(Data extracted from a collection)
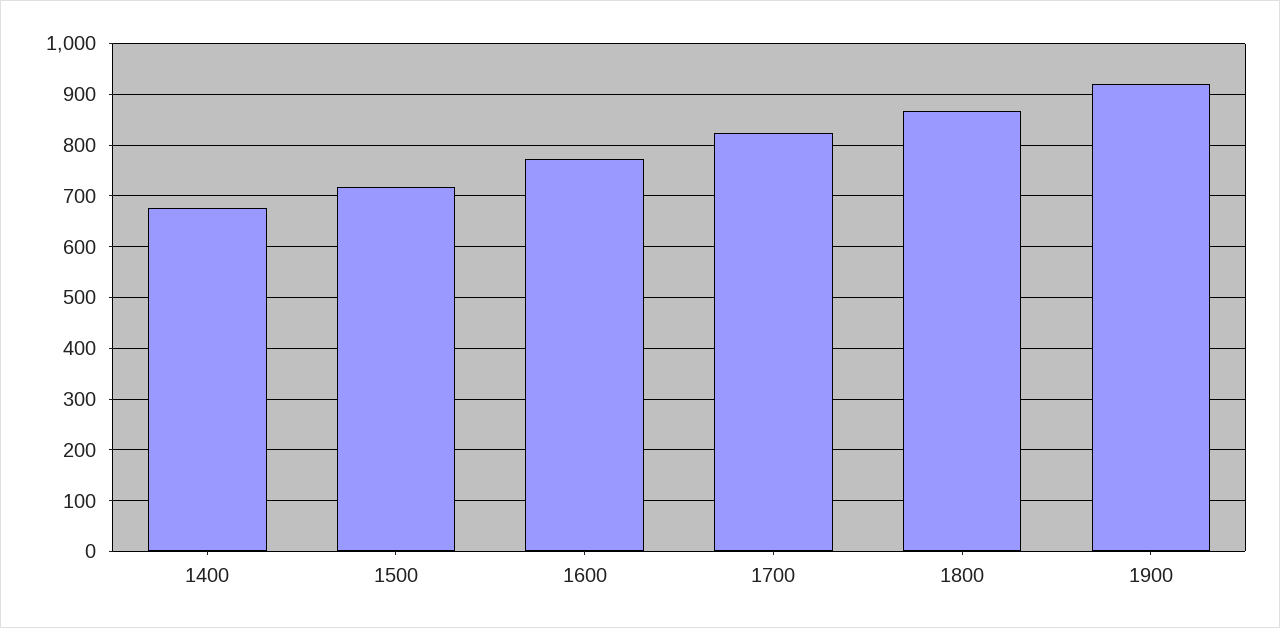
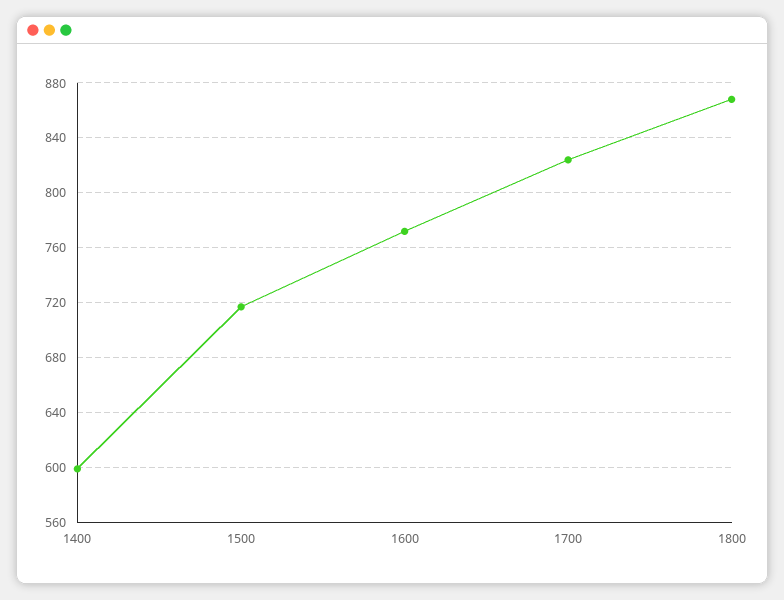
  {
-   "1400": 680,
+   "1400": 600,
    "1500": 715,
    "1600": 770,
    "1700": 825,
-   "1800": 870,
+   "1800": 870
-   "1900": 920
  }

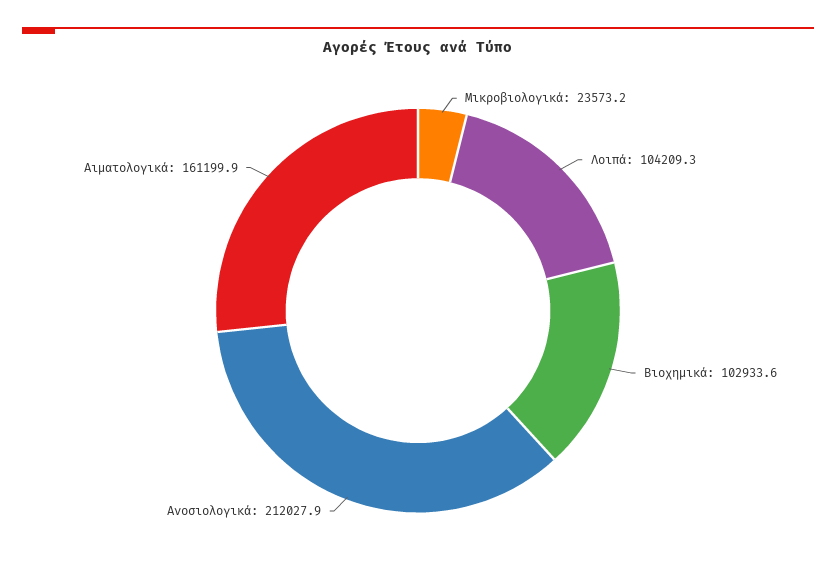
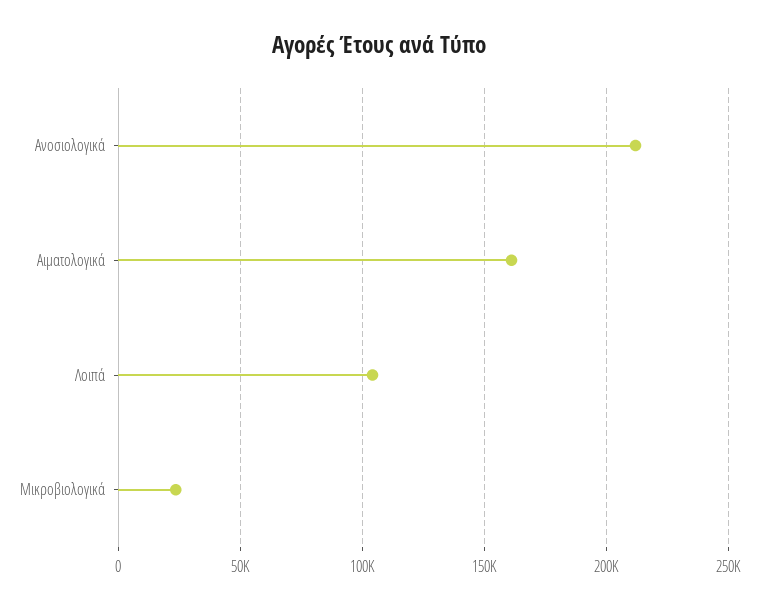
  {
    "Μικροβιολογικά": 23573.2,
    "Λοιπά": 104209.3,
-   "Βιοχημικά": 102933.6,
    "Ανοσιολογικά": 212027.9,
    "Αιματολογικά": 161199.9
  }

* **EXERCISE BRIEF**: Write out the records in full and exactly, omitting the pictures they hold.

* **ANSWER SECTION**:
  {
-   "1400": 680,
+   "1400": 600,
    "1500": 715,
    "1600": 770,
    "1700": 825,
-   "1800": 870,
+   "1800": 870
-   "1900": 920
  }

  {
    "Μικροβιολογικά": 23573.2,
    "Λοιπά": 104209.3,
-   "Βιοχημικά": 102933.6,
    "Ανοσιολογικά": 212027.9,
    "Αιματολογικά": 161199.9
  }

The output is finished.